- Assignment: Return every record exactly. Omit nothing.

- Collected data entries:
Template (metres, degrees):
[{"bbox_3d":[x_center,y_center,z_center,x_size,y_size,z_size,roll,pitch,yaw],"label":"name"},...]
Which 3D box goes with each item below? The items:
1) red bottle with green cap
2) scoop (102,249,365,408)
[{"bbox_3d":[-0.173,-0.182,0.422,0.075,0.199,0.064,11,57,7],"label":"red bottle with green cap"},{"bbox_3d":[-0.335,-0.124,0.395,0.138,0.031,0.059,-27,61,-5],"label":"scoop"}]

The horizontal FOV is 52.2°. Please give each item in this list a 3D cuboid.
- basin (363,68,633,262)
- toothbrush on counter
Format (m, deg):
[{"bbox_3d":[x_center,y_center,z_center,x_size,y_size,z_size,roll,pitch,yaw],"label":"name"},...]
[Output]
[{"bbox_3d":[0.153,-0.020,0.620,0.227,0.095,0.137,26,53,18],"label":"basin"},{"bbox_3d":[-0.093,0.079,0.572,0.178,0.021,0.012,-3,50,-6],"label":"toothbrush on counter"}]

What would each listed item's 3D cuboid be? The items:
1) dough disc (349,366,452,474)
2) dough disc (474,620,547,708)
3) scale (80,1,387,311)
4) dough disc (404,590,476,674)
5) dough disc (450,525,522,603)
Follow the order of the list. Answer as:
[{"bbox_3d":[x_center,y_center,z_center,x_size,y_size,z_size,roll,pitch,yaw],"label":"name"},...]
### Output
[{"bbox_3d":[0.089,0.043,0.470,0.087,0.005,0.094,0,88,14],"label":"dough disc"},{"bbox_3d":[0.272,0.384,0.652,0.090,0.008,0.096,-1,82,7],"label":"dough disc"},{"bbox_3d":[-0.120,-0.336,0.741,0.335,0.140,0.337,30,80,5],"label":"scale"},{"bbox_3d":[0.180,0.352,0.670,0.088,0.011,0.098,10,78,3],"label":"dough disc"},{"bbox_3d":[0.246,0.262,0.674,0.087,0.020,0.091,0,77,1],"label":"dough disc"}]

- Your solution:
Template (metres, degrees):
[{"bbox_3d":[x_center,y_center,z_center,x_size,y_size,z_size,roll,pitch,yaw],"label":"name"},...]
Which 3D box goes with each item below? The items:
1) red bottle with green cap
2) scoop (102,249,365,408)
[{"bbox_3d":[-0.173,-0.182,0.422,0.075,0.199,0.064,11,57,7],"label":"red bottle with green cap"},{"bbox_3d":[-0.335,-0.124,0.395,0.138,0.031,0.059,-27,61,-5],"label":"scoop"}]

The horizontal FOV is 52.2°. Please give each item in this list a 3D cuboid.
- basin (363,68,633,262)
- toothbrush on counter
Format (m, deg):
[{"bbox_3d":[x_center,y_center,z_center,x_size,y_size,z_size,roll,pitch,yaw],"label":"name"},...]
[Output]
[{"bbox_3d":[0.153,-0.020,0.620,0.227,0.095,0.137,26,53,18],"label":"basin"},{"bbox_3d":[-0.093,0.079,0.572,0.178,0.021,0.012,-3,50,-6],"label":"toothbrush on counter"}]

What would each listed item's 3D cuboid be? The items:
1) dough disc (349,366,452,474)
2) dough disc (474,620,547,708)
3) scale (80,1,387,311)
4) dough disc (404,590,476,674)
5) dough disc (450,525,522,603)
Follow the order of the list. Answer as:
[{"bbox_3d":[x_center,y_center,z_center,x_size,y_size,z_size,roll,pitch,yaw],"label":"name"},...]
### Output
[{"bbox_3d":[0.089,0.043,0.470,0.087,0.005,0.094,0,88,14],"label":"dough disc"},{"bbox_3d":[0.272,0.384,0.652,0.090,0.008,0.096,-1,82,7],"label":"dough disc"},{"bbox_3d":[-0.120,-0.336,0.741,0.335,0.140,0.337,30,80,5],"label":"scale"},{"bbox_3d":[0.180,0.352,0.670,0.088,0.011,0.098,10,78,3],"label":"dough disc"},{"bbox_3d":[0.246,0.262,0.674,0.087,0.020,0.091,0,77,1],"label":"dough disc"}]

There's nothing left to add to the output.